(Ken Silva, Headline USA) A recently retired senior FBI official has recently criticized how the DOJ handled the Donald Trump classified documents case.
The criticism is coming from a seemingly unlikely source: Steven D’Antuono.
As the former special agent in charge of the Detroit field office, D’Antuono oversaw the FBI’s controversial investigation into militias that were allegedly plotting to kidnap Michigan Gov. Gretchen Whitmer—a case that was later revealed to be heavily driven by undercover agents and informants.
After arrests were made in that case in October 2020, D’Antuono was promoted to lead the Washington DC field office, where he was in charge for the J6 Capitol Hill protests.
Then, before retiring last November, he helped spearhead the FBI’s investigation into Trump’s mishandling of classified documents—which ultimately led to the former President’s arrest this week.
On that last case, D’Antuono disagreed with the DOJ about its tactics, according to June 9 letter from House Judiciary Committee Chairman Jim Jordan, R-Ohio, to Attorney General Merrick Garland.
Jordan, who recently interviewed D’Antuono, said the retired FBI official had four main objections to the DOJ.
First, he said it was abnormal for the Washington DC field office to be raiding Trump’s Florida property instead of the Miami field office.
“Mr. D’Antuono stated that he had ‘absolutely no idea’ why this decision was made and questioned why the Miami Field Office was not taking the lead on this matter,” Jordan said in his letter.
Second, the DOJ did not assign a U.S. Attorney’s Office to the Trump case, according to D’Antuono.
“Mr. D’Antuono indicated that he ‘never got a good answer’ and was told that the National Security Division would be handling this matter—with Jay Bratt, who leads the Department’s counterintelligence division, as ‘the lead prosecutor on the case,’” Jordan said.
“Mr. Bratt is the same Department lawyer who allegedly improperly pressured a lawyer representing an employee of President Trump.”
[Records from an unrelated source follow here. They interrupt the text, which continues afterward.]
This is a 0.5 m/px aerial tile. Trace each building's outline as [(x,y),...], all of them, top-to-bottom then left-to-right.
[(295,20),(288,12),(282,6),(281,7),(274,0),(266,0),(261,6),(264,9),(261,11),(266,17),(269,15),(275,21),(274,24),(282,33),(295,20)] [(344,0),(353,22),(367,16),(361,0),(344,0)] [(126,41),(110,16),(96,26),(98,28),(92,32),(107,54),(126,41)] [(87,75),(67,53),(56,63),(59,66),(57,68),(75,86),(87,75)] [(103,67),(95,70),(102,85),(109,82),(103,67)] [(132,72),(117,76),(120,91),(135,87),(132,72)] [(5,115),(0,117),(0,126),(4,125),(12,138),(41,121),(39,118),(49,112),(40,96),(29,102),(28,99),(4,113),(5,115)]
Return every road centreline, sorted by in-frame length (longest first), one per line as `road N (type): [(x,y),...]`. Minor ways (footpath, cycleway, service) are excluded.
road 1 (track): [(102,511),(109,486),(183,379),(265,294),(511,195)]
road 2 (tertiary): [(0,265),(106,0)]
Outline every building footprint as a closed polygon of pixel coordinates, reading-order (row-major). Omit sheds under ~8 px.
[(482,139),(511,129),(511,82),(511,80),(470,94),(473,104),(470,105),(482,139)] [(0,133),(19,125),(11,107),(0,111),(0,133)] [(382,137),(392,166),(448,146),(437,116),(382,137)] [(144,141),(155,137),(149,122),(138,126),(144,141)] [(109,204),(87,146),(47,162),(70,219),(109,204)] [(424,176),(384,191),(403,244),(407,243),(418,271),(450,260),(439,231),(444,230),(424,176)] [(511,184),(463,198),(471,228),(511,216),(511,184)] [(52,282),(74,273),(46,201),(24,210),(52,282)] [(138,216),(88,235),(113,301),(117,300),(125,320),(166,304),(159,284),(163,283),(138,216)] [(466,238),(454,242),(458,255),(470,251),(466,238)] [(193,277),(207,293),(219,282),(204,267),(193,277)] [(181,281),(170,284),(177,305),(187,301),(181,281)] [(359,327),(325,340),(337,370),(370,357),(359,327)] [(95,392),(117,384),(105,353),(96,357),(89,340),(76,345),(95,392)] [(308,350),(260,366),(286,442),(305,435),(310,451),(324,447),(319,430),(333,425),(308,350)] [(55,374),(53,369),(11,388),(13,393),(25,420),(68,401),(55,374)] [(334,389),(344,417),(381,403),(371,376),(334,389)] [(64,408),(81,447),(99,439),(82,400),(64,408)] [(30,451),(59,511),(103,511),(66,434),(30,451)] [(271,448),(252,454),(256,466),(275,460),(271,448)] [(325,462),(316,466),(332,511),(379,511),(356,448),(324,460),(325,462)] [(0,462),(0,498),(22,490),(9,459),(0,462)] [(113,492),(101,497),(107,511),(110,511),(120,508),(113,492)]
Third, D’Antuono said the FBI failed to seek consent to search Trump’s property.
“Based upon his over-20-year tenure at the FBI, Mr. D’Antuono testified that he believed that the FBI, prior to resorting to a search warrant, should have sought consent to search the premises,” Jordan said. “He testified that this outcome would have been ‘the best thing for all parties’ involved—‘for the FBI, for former President Trump, and for the country.’”
Finally, D’Antuono said the FBI refused to wait for Trump’s attorney to be present before executing the search.
“Mr. D’Antuono testified that the FBI sought to exclude President Trump’s attorney from the search, a move with which Mr. D’Antuono disagreed,” Jordan said.
In light of D’Antuono’s criticisms, Jordan requested a slew of documents from Garland’s DOJ—including all records related to meetings between the FBI and DOJ about the Mar-a-Lago raid. Jordan asked for those records by the end of Friday.
Political commentators had varying reactions to D’Antuono’s disclosures. Some welcomed the apparent whistleblower with open arms, while others said his previous actions are unforgiveable.
“Why are Republicans trying to lionize this clown?” asked independent reporter Christina Urso, who is working on a documentary about the Whitmer case.
Steven D'Antuono was head of the FBI Detroit Field Office during the Whitmer Kidnapping plot. He oversaw the #J6 dry run during anti-lockdown protest in April 2020 FBI told Lansing police to stand down and let everyone in the Capitol. He is then promoted to head up the DC Field… https://t.co/NbBrcQcAoO
— Radix Verum (@NotRadix) June 13, 2023
Revolver News suggested that he may have a guilty conscious for his past transgressions.
“Why would such a hatchet man, so intimately involved with the most scandalous abuses of Trump and his followers by the FBI, all of a sudden come clean and publicly object to the Mar-a-Lago raid that was the basis for the expected indictments against Trump?” Revolver asked.
“One possibility is that D’Antuono simply was in over his head in the types of nefarious operations he became involved with, and simply doesn’t have the mettle to carry some of those dark secrets with him,” Revolver wrote.
“Perhaps he is rightfully worried that the DOJ and FBI’s complicity in the Jan. 6 Fedsurrection, as well as the Michigan Fednapping plot and now the efforts to indict Trump will catch up with him. Whatever the reasons, we predict that we haven’t heard the last of Mr. D’Antuono.”